İstenen => Suriye'ye askeri müdahale hazırlığını anlatan haber metnini, son cümlesinden sonra devam ettirin.

Çalışma metni =>

::::

Suriye’yi parçalamak için hazırlar..

Rusya ve Çin engeline takılarak BM’den askeri müdahale kararı çıkaramayan ABD, Suriye’yi parçalamak için NATO üzerinden işgale hazırlanıyor.



MÜDAHALE İÇİN ZEMİN HAZIRLIĞI



Irak’tan sonra Suriye’yi de parçalamak için düğmeye basan ABD NATO kozunu kullanarak işgali Türkiye üzerinden başlatacak...

Rusya ve Çin engeline takılarak BM’den askeri müdahale kararı çıkaramayan ABD, Suriye’yi parçalamak için NATO üzerinden işgale hazırlanıyor. Beyaz Saray’dan dün akşam gelen açıklamada, “Annan planı başarısız olursa, müttefiklerimizle yeni adımı kararlaştırırız” denildi.

“Ne gerekiyorsa yapılır”

Beyaz Saray’ın NATO planına, Pekin’de bulunan Başbakan Tayyip Erdoğan da destek verdi. Erdoğan, “Herhangi bir sınır ihlali sırasında uluslararası hukukta ne yapılıyorsa tabii ki Türkiye de onu yapacaktır” diyerek Suriye’ye silahlı müdahale yapılacağının ilk işaretini verdi.

Savaş çığırtkanlığı

BM Suriye Özel Temsilcisi Kofi Annan ve ABD’li senatörler John McCain ile Joe Lieberman’ın Hatay’daki mültecileri ziyaret etti. Basın toplantısında savaş çığırtkanlığı yapan McCain ve Lieberman, gazetecilere, “Önümüzdeki yıl Şam’da buluşmak üzere” diye veda etti.

K. Irak’ı çözdün mü Suriye’ye giriyorsun!

::::

Gösterilen veriler =>
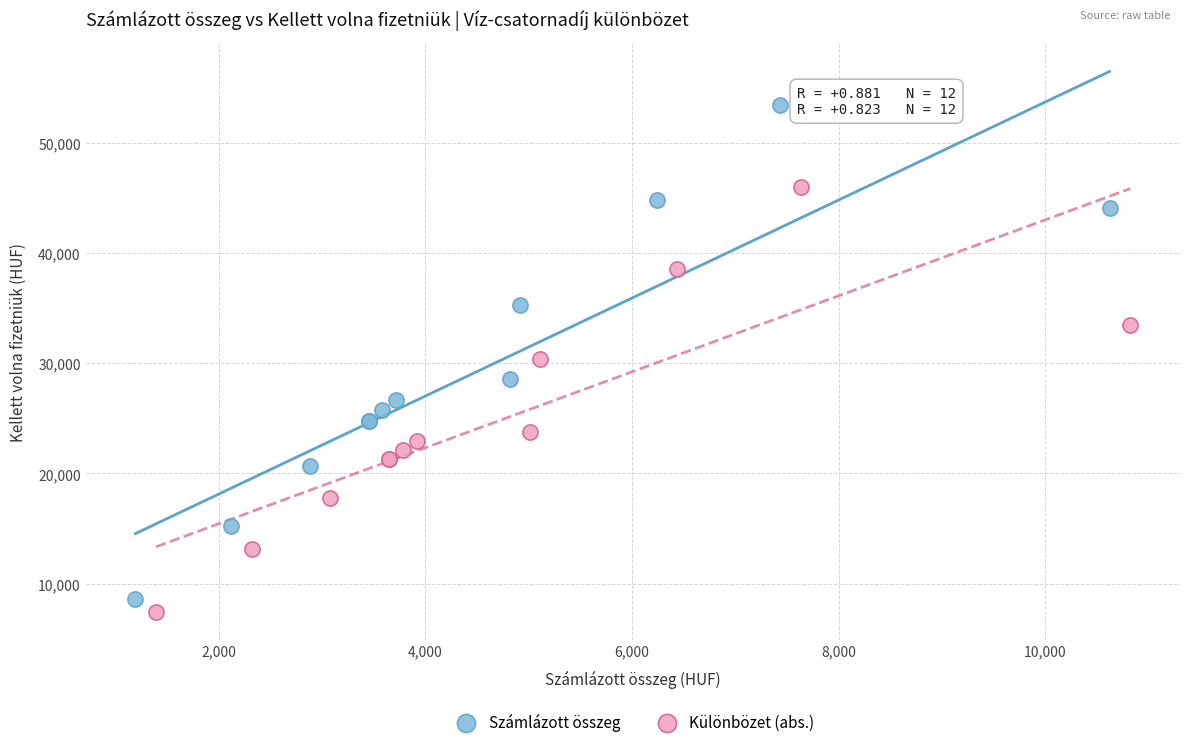

What are all the series names shown in the legend?

Számlázott összeg, Különbözet (abs.)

::::

Nihai cevap =>
Başbakan Erdoğan’ın Pekin’den “Kan aktı, Suriye’ye gereken yapılacak” mesajına, siyasiler “Irak’a neden müdahale edemiyorsun” diye tepki gösterdi

Başbakan Recep Tayyip Erdoğan’ın, Pekin’de Suriye sınırında önceki gün meydana gelen olayı hatırlatarak “sınır ihlali” ifadesini kullanıp “Sınırda kan aktı, gereken yapılacak” sözleri “Irak’a neden müdahale etmiyorsun” tepkisiyle karşılandı. YENİÇAĞ’a konuşan CHP Samsun Milletvekili Haluk Koç, ABD’nin Türkiye’nin Irak’taki terör örgütü kamplarına yönelik bir operasyonunu istemediğini belirtti. Koç, “Aynı ABD bize Irak’ta izin vermedi, Suriye’yi işaret etti. Başbakan da emperyalist güçlerden aldığı talimatı yerine getiriyor” dedi.

Türkiye’nin son dönemde karmaşa üzerine kurduğu dış politikanın ABD tarafından önerildiğini söyleyen Koç sözlerini şöyle sürdürdü: “Suriye içinde yaratılacak olan daha boyutlu müdahaleli bir süreç orada da Kuzey Irak benzeri bir başka otonomi arayan alt bölgeler oluşturacaktır. Çok açık bir şekilde bu durum Türkiye için de ciddi bir tehdit oluşturur. Zaten ABD bizim Irak’a yönelik bir harekât yapmamızı istemiyor. Suriye sonu gelmez bir maceradır. Ortadoğu’da temelde dinler, altında da mezhepler kutuplaşması var. Henüz o coğrafyada Kerbela’nın hesabı görülmemiş. Kaldı ki dinler boyutunda da İslam’la Museviliğin bir kapışması var. Oradaki savaşın, karmaşanın temelinde de bu var. Türkiye’nin bir şekilde buraya müdahil olması demek, doğrudan bu anlaşmazlıkların, yüz yıllardır süren çekişmenin tarafı olarak içine düşmek demektir. Bu, Cumhuriyet Türkiye’sinin yıllardır sakındığı bir durumdur. ”

Ateşi kim açtı?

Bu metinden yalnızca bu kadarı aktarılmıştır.